### Exercise aim
Give the number of lines in the listing that contain "Stade", with no other words.

### Data under study
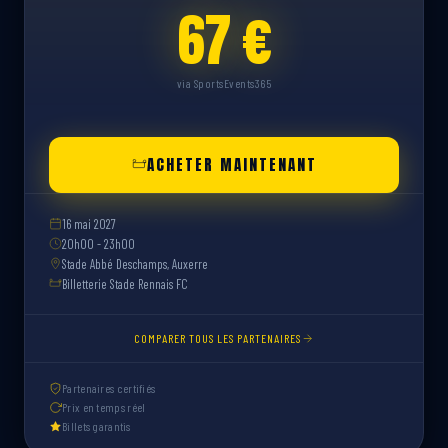
67 €
via SportsEvents365
ACHETER MAINTENANT
16 mai 2027
20h00 - 23h00
Stade Abbé Deschamps, Auxerre
Billetterie Stade Rennais FC
COMPARER TOUS LES PARTENAIRES
Partenaires certifiés
Prix en temps réel
Billets garantis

### Solved exercise
2